2D Max pooling block

This layer reduces the size of the data, the number of parameters, the amount of computation needed, and it also controls overfitting. You can say that 2D max pooling is similar to scaling down the size of an image.

The 2D Max pooling block represents a max pooling operation. This layer outputs a smaller tensor than its input, which means downstream layers will need fewer parameters and amount of computation; it also serves to control overfitting.

2D Max pooling block
Figure 1. 2D Max pooling block

The 2D max pooling block moves a rectangle (window) over the incoming data, computing the maximum in each specific window.
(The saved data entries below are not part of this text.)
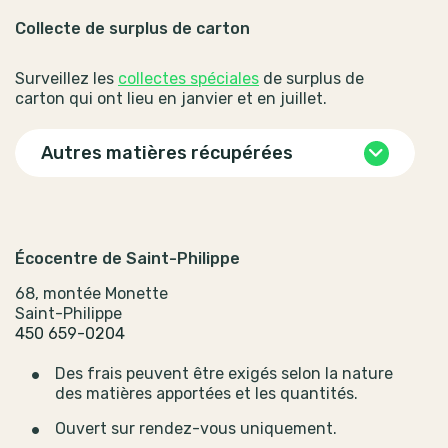
Collecte de surplus de carton
Surveillez les
collectes spéciales
de surplus de
carton qui ont lieu en janvier et en juillet.
Autres matières récupérées
Écocentre de Saint-Philippe
68, montée Monette
Saint-Philippe
450 659-0204
Des frais peuvent être exigés selon la nature
des matières apportées et les quantités.
Ouvert sur rendez-vous uniquement.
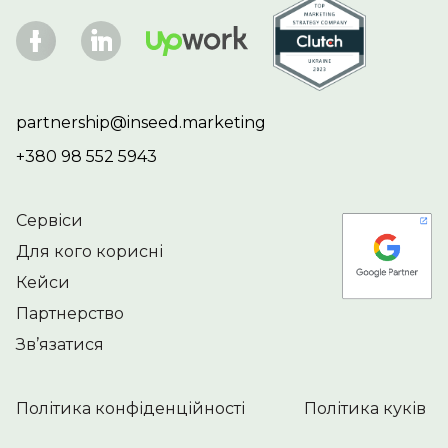
partnership@inseed.marketing
+380 98 552 5943
Сервіси
Для кого корисні
Кейси
Партнерство
Зв’язатися
Політика конфіденційності
Політика куків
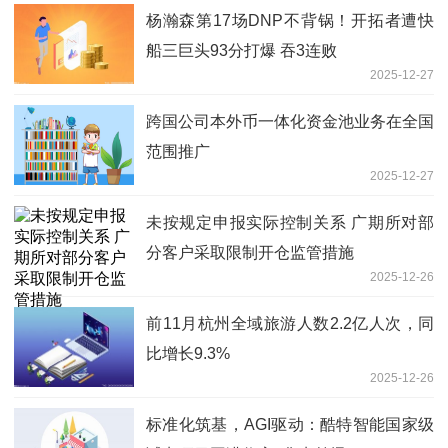
杨瀚森第17场DNP不背锅！开拓者遭快
船三巨头93分打爆 吞3连败
2025-12-27
跨国公司本外币一体化资金池业务在全国
范围推广
2025-12-27
未按规定申报实际控制关系 广期所对部
分客户采取限制开仓监管措施
2025-12-26
前11月杭州全域旅游人数2.2亿人次，同
比增长9.3%
2025-12-26
标准化筑基，AGI驱动：酷特智能国家级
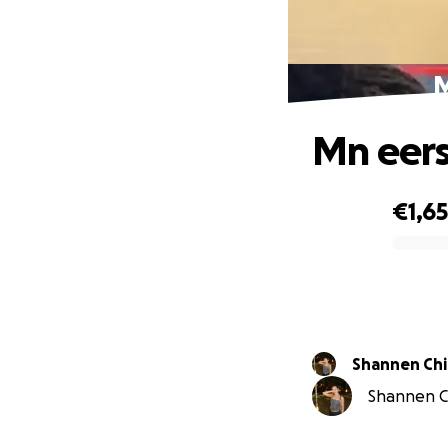
M
Mn eers
€1,65
0% complete
Shannen Ch
Shannen Ch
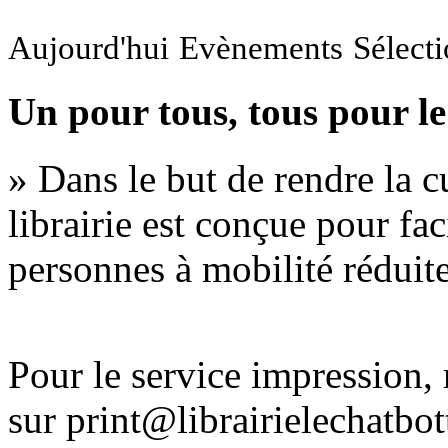
Aujourd'hui
Evènements
Sélect
Un pour tous, tous pour le
» Dans le but de rendre la cu
librairie est conçue pour fac
personnes à mobilité réduite
Pour le service impression
sur print@librairielechatbo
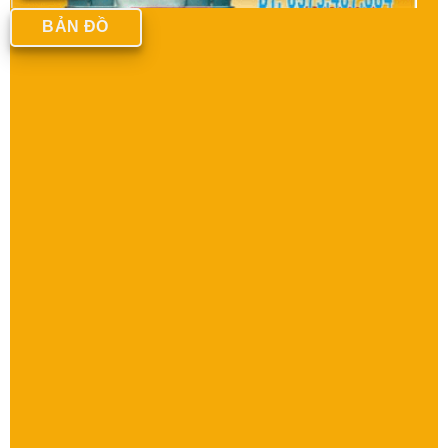
BẢN ĐỒ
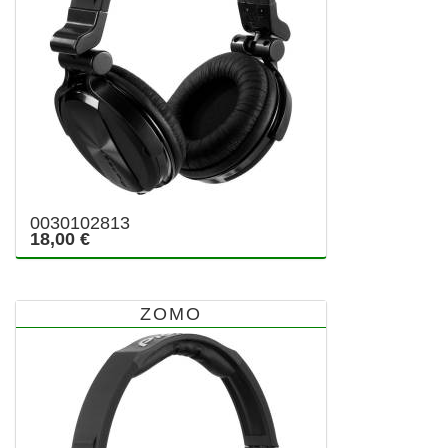
0030102813
18,00 €
ZOMO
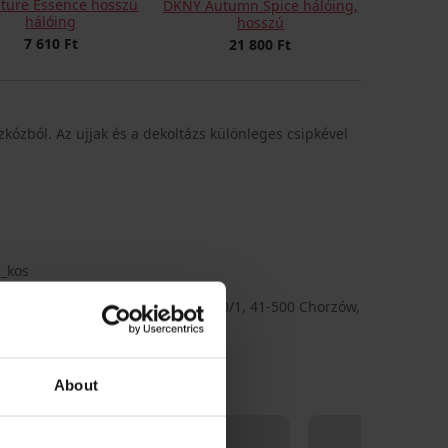
ture Essence hosszú
DKNY Autumn Spice hálóing,
hálóing
hosszú
7 610 Ft
21 800 Ft
zkózból. Az ujjak és a dekoltázs különleges csipkével
r_kos
na
 sp.z o.o., cím: ul.3-go Maja 120/1, 41-500 Chorzów,
d, e-mail: hamana@hamana.pl
About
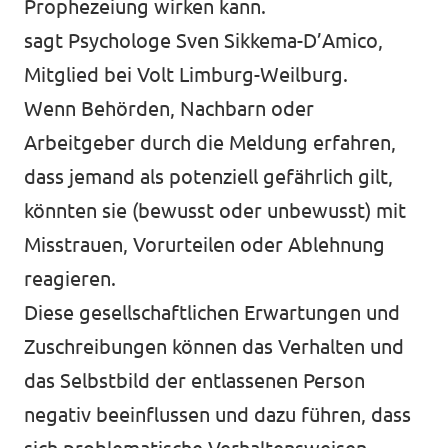
Prophezeiung wirken kann.
sagt Psychologe Sven Sikkema-D’Amico,
Mitglied bei Volt Limburg-Weilburg.
Wenn Behörden, Nachbarn oder
Arbeitgeber durch die Meldung erfahren,
dass jemand als potenziell gefährlich gilt,
könnten sie (bewusst oder unbewusst) mit
Misstrauen, Vorurteilen oder Ablehnung
reagieren.
Diese gesellschaftlichen Erwartungen und
Zuschreibungen können das Verhalten und
das Selbstbild der entlassenen Person
negativ beeinflussen und dazu führen, dass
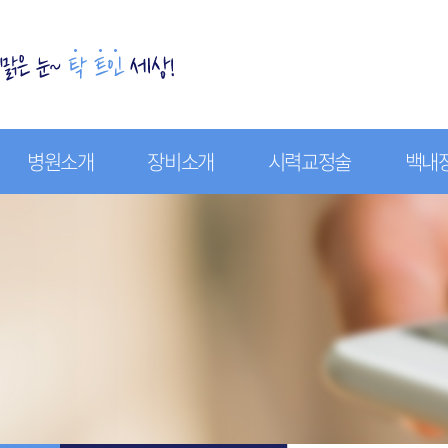
병원소개
장비소개
시력교정술
백내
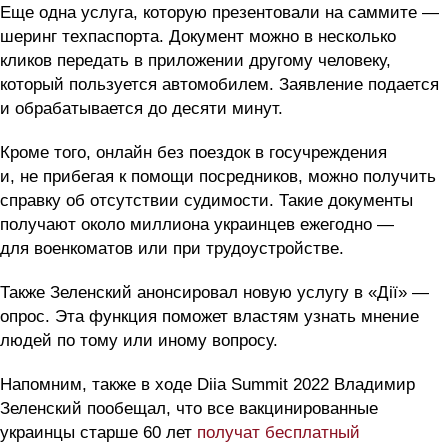
Еще одна услуга, которую презентовали на саммите —
шеринг техпаспорта. Документ можно в несколько
кликов передать в приложении другому человеку,
который пользуется автомобилем. Заявление подается
и обрабатывается до десяти минут.
Кроме того, онлайн без поездок в госучреждения
и, не прибегая к помощи посредников, можно получить
справку об отсутствии судимости. Такие документы
получают около миллиона украинцев ежегодно —
для военкоматов или при трудоустройстве.
Также Зеленский анонсировал новую услугу в «Дії» —
опрос. Эта функция поможет властям узнать мнение
людей по тому или иному вопросу.
Напомним, также в ходе Diia Summit 2022 Владимир
Зеленский пообещал, что все вакцинированные
украинцы старше 60 лет
получат бесплатный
The size of the window is determined by the horizontal and vertical pooling factor and how big steps the window takes is determined by the horizontal and vertical stride.

Max pooling layers are inserted after one or more convolutional layers; they help inner convolutional layers receive information from a bigger portion of the original image (a 3x3 filter after pooling is influenced by a 6x6 portion of the tensor before pooling). If we see convolutional layers as detectors of a specific feature, max pooling keeps only the “strongest” value of that feature inside the pooling rectangle. Each channel (hence each feature) is treated separately.
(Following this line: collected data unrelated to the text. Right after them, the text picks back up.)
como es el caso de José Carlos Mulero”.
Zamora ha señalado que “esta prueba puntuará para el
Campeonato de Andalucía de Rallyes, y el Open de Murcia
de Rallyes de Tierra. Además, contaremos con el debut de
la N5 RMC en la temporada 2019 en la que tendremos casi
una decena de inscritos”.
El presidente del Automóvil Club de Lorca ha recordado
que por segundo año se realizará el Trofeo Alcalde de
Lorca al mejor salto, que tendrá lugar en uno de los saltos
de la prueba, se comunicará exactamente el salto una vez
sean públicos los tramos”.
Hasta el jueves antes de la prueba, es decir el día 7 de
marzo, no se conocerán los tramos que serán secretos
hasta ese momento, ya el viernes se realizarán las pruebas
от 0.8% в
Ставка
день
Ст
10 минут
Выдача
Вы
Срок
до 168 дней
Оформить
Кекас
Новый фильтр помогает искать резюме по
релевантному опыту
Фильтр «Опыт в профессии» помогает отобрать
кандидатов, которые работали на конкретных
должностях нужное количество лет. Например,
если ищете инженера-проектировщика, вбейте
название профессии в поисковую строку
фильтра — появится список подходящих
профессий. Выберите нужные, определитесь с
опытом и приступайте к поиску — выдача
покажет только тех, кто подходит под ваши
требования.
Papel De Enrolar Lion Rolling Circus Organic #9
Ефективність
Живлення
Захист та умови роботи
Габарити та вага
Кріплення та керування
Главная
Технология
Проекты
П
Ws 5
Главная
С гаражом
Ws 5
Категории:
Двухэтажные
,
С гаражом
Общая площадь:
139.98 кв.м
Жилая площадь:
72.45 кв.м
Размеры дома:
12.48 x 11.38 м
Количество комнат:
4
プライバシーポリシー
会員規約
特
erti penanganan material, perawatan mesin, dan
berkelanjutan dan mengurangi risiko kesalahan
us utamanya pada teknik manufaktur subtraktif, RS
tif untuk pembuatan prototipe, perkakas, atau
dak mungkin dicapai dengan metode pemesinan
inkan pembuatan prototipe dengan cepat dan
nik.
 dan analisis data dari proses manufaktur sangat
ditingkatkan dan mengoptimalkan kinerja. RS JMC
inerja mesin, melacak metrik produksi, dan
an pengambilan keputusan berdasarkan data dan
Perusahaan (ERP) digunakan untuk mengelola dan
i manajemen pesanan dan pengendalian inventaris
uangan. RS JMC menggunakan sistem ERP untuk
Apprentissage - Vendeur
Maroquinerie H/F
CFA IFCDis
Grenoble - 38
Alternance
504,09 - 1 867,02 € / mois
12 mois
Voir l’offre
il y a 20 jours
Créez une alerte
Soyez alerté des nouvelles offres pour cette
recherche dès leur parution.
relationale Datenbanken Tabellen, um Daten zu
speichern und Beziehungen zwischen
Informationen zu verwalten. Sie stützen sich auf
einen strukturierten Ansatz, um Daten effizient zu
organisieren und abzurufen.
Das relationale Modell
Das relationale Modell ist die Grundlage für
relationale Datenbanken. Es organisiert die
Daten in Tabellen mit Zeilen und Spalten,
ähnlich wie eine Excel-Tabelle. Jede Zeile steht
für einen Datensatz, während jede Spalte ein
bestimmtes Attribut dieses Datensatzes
The output size is (input width/horizontal pooling factor) x (input height/vertical pooling factor) x (input channels)

Parameters

Horizontal pooling factor: The width of the rectangle within which the maximum is computed.

Vertical pooling factor: The height of the rectangle within which the maximum is computed.

Horizontal stride: Horizontal distance between the left edge of consecutive pooling windows.

Vertical stride: Vertical distance between the top edge of consecutive pooling windows.

Padding: Same (output (height) x (width) is the same as the input) or valid (output (height) x (width) is smaller than the input)